Arkansas Transgender Healthcare Needs Focus Of Research

Apr 28, 2015

Andrea Zekis protesting the passage of an early version of the state's religious conscience law at the state capitol.
Credit Sarah Whites-Koditschek / KUAR

The healthcare experience of transgender people in Arkansas is the subject of what some laud as an unprecedented study being launched by the Arkansas Transgender Equality Coalition (ArTEC) in partnership with the UAMS College of Public Health. The community engagement based research project, funded by a $15,000 federal grant, was announced by ArTEC Tuesday.

The organization’s executive director Andrea Zekis said the award from the Patient-Centered Outcomes Research Institute is a new direction at both the federal and state level.

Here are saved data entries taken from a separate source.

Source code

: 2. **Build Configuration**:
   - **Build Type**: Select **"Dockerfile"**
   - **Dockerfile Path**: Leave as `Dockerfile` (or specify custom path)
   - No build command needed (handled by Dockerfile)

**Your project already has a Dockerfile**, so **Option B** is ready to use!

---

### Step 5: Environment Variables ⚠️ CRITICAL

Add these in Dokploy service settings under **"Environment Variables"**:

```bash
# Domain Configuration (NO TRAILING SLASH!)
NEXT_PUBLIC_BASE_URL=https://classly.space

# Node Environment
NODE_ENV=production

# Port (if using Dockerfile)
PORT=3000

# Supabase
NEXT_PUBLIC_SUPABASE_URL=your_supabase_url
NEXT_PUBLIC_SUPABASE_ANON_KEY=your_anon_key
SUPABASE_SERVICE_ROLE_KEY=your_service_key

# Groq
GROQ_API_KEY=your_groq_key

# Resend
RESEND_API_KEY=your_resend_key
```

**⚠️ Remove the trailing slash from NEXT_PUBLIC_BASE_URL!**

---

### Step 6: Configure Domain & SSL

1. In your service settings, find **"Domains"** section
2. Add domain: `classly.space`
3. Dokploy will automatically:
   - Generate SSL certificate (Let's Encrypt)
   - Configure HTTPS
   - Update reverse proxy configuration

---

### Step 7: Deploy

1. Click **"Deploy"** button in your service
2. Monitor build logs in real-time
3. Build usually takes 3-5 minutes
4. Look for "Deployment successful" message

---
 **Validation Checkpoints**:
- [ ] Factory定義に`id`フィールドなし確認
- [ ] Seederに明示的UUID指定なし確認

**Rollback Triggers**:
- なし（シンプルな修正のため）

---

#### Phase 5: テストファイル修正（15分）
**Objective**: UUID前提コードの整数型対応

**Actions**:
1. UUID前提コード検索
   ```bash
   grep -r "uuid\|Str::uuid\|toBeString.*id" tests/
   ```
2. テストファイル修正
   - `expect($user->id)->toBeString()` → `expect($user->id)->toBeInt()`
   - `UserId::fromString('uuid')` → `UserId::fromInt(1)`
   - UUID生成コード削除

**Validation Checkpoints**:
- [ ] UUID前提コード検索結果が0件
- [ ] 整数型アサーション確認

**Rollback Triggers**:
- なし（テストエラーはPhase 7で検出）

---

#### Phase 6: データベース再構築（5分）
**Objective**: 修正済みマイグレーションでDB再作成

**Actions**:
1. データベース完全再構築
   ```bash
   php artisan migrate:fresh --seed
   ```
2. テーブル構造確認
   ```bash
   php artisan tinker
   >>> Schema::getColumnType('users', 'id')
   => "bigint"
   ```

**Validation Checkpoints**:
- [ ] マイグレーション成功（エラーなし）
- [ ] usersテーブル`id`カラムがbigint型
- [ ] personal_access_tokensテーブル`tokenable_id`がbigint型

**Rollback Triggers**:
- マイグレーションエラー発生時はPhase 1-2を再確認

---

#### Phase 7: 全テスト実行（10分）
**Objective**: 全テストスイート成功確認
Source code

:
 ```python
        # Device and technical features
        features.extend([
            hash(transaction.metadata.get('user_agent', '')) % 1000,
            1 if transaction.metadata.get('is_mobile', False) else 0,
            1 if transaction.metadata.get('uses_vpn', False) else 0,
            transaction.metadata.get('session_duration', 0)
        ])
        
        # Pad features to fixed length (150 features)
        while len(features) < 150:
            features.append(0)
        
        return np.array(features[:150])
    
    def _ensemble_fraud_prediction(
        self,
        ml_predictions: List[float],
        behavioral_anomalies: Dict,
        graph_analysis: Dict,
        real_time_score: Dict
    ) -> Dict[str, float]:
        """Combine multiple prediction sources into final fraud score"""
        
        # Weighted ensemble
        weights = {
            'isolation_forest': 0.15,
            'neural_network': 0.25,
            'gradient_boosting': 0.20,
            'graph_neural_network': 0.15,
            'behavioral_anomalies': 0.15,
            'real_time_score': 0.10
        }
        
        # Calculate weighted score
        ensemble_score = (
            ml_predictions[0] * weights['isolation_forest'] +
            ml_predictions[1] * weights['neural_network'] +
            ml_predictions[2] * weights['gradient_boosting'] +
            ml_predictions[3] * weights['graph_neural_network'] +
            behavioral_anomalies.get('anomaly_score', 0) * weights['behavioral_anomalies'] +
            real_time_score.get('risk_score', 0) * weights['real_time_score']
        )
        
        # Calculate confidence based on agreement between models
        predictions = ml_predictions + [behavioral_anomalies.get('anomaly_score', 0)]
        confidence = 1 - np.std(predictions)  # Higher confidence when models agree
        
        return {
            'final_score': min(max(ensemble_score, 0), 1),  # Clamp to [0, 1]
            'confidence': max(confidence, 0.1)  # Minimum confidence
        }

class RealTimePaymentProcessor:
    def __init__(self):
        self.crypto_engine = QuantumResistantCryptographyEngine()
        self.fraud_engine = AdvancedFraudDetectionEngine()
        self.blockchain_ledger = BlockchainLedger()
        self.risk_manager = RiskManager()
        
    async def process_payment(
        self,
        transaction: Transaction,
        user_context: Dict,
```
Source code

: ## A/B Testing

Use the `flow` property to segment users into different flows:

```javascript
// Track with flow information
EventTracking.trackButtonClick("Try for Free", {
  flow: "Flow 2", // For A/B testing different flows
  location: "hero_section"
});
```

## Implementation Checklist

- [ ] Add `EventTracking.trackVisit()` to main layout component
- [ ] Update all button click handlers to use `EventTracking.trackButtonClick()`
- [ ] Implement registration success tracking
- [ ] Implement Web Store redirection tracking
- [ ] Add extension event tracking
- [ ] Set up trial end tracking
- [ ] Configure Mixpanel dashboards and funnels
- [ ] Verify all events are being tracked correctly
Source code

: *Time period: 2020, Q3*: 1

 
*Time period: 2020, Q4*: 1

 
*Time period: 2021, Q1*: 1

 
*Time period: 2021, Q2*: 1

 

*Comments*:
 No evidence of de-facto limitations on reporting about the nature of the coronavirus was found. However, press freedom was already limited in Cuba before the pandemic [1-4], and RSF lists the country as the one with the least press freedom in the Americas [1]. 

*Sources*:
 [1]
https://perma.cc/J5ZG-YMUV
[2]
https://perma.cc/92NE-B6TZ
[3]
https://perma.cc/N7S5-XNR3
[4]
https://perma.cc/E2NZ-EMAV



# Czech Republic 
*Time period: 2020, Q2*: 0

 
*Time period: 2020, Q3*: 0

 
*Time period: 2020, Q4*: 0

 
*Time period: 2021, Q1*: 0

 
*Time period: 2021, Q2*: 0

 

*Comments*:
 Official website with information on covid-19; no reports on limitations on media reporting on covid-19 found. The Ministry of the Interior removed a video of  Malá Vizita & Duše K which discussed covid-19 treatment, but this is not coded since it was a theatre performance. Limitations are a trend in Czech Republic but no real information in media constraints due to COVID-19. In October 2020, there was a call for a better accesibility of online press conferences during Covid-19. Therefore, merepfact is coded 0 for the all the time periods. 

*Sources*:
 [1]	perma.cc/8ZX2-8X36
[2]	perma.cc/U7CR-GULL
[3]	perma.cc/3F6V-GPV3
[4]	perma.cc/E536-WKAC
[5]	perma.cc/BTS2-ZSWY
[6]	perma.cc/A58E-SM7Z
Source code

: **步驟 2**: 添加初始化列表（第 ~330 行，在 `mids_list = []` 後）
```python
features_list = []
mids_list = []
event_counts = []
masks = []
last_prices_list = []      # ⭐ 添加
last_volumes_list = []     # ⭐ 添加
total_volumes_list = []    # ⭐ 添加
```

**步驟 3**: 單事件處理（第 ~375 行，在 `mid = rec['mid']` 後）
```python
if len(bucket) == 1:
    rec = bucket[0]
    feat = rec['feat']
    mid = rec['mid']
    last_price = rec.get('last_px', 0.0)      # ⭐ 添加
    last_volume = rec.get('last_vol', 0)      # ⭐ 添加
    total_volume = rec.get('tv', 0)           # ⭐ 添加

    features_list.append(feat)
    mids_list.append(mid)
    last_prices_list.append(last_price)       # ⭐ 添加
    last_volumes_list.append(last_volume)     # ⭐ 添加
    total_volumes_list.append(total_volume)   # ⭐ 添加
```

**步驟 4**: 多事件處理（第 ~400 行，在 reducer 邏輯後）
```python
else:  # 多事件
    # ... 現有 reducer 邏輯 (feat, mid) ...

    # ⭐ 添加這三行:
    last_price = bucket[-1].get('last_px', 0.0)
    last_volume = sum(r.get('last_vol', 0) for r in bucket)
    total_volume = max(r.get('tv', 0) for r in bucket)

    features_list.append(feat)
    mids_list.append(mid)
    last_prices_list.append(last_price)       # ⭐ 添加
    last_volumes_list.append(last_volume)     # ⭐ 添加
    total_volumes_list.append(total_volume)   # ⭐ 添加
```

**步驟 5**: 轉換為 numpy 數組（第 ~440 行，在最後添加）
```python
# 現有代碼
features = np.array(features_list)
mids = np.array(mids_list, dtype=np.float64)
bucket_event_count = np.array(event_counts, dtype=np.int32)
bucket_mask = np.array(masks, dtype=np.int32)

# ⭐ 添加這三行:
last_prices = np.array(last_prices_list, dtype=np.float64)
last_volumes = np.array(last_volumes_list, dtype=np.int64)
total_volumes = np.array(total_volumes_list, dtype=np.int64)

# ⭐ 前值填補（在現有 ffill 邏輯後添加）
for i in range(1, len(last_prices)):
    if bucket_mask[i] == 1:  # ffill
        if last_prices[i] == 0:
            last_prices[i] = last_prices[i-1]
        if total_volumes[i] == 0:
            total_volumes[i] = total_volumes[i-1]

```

“There are very few studies like this that happen around the country so it’s kind of groundbreaking as an idea. This is a great opportunity to bring researchers together with the trans community and have some control and some say when it comes to their healthcare,” said Zekis.

“The is the first time they’ve actually involved trans people in the process at looking at their own healthcare needs. This is very unique to PCORI [Patient-Centered Outcomes Research Institute] as well as to Arkansas.”

The Director of the UAMS Office of Community Based Public Health, Dr. Kate Stewart, said in a press release by ArTEC that the project is consistent with approaches addressing disparities in other groups of particular peoples.

“We have been using participatory approaches to community engaged research for a number of years, especially with African American community-based organization focused on addressing racial health disparities…This award focuses on the transgender community which also experiences significant disparities in health and healthcare. We are excited to be partnering with the ArTEC and we encourage the transgender community to be engaged throughout the research process from deciding what we are going to research, informing how we will go about designing the study, what language we will use, and how we will interpret and disseminate findings.”

Zekis contended the involvement of the trans community is vital if the state’s healthcare system wants to improve delivery of care.

“Trans people are more likely to have to educate their physicians on their own healthcare. If trans people are having to educate people about their own healthcare then maybe they should have a say in some of the research that’s being done on their healthcare,” said Zekis. “

"Instead of trans people having to be asked about their research issues by people who are not transgender we involved transgender people in the process of doing research. So transgender people will be working side by side with researchers in the state.”

Barriers to care exist not just because of unknowledgeable physicians and insurance carriers reluctant to provide coverage, according to Zekis. ArTEC’s director said healthcare obstacles run the gamut from transitional needs to basic care such as wellness exams.

“Because of issues of either finding a physician that’s comfortable working with trans people, or fear of discrimination it makes those things that might normally be treatable, could make them much more serious issues if care is delayed.”

A research working group is forming in May with regional discussions to follow this summer.